REPUBLIKA.CO.ID, JAKARTA -- Holding Perkebunan Nusantara PTPN III (Persero) memasang target pendapatan pada kuartal II 2022 senilai Rp 43,46 triliun dengan laba bersih Rp 2309 triliun xan WBUTDA operasional Rp 8,43 triliun. Sekretariat Perusahaan Holding PTPN Bambang Agustian mengatakan untuk mencapai target tersebut, perusahaan sudah memasang strategi dan langkah untuk dilakukan.
"Untuk mencapai target tersebut, PTPN terus melakukan upaya-upaya perbaikan untuk peningkatan produktivitas dan efisiensi melalui program transformasi EBITDA," kata Bambang kepada Republika, Senin (13/6/2022).
Dia menjelaskan pada tahun ini terdapat beberapa tugas besar yang menjadi tantangan dan harus dihadapi PTPN Group. Pertama yakni ketersediaan dan tinggginya harga pupuk. Bambang mengungkapkan untuk mengatasi persoalan ketersediaan dan tingginya harga pupuk yang terjadi harus diantisipasi dengan beberapa.
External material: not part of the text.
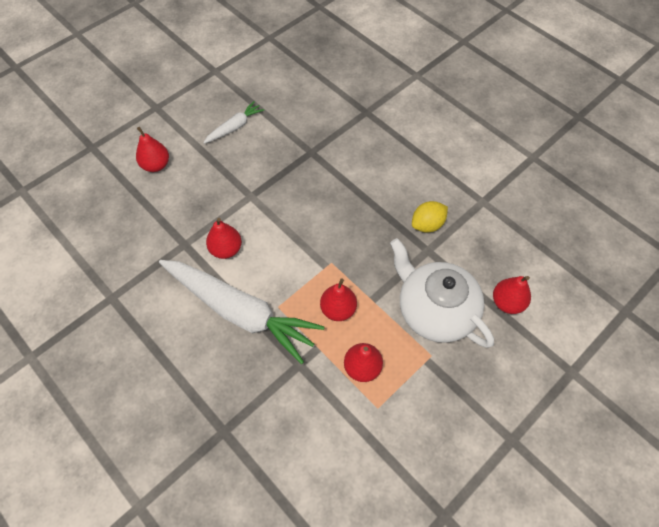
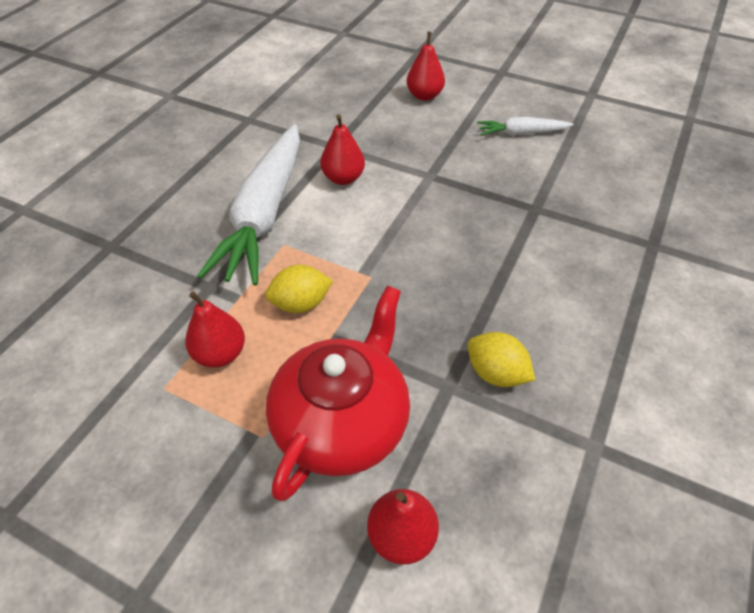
camera: 70 degrees right, 10 degrees down
white carrot [203,101,264,144] -> white carrot turned 150 degrees clockwise [477,117,574,136]
red pear [320,278,357,321] -> yellow lemon [265,265,333,313]
white teapot [390,238,494,348] -> red teapot [266,286,410,501]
"Yang harus dilakukan dengan melakukan tender pengadaan pupuk di awal waktu, mengeksplorasi substitusi pupuk, meningkatkan efisiensi pemupukan melalui penerapan teknologi, serta menjalin kerjasama dengan produsen pupuk, misalnya PIHC," ungkap Bambang.
Selain persoalan tersebut, PTPN Group juga harus dihadapkan dengan tantangan izin ekspor CPO. Bambang mengatakan penetapan kebijakan pelarangaan ekspor CPO pada awal 2022 berdampak pada penurunan penjualan CPO dan semakin menipisnya stok tangki timbun PTPN.
"Untuk mengatasi persoalan tersebut, PTPN terus meningkatkan kapasitas hilirisasi dan produk retail," tutur Bambang.
Bambang menambahkan, PTPN jug harus menghadapi fluktuatif harga komoditi. Bambang mengungkapkan harga komoditi yang fluktuatif menuntut pelaku industri untuk beroperasi dengan produktivitas tertinggi dan harga pokok terendah.
Untuk itu, kata dia, PTPN terus fokus menjalankan program Operational Excellence dan Transformation EBITDA. Melalui program tersebut, Bambang memastikan kini PTPN mampu mencapai produktivitas dan cost price setara best practice.
"Dimana prinsip dari bisnis komoditi, pelaku industri yang paling kuat adalah yang mampu memproduksi produk dengan produktivitas tertinggi dan harga yang paling rendah, dimana saat terjadi penurunan harga komoditi, maka akan terjadi seleksi alam, hingga terbentuk equilibrium yang baru," jelas Bambang.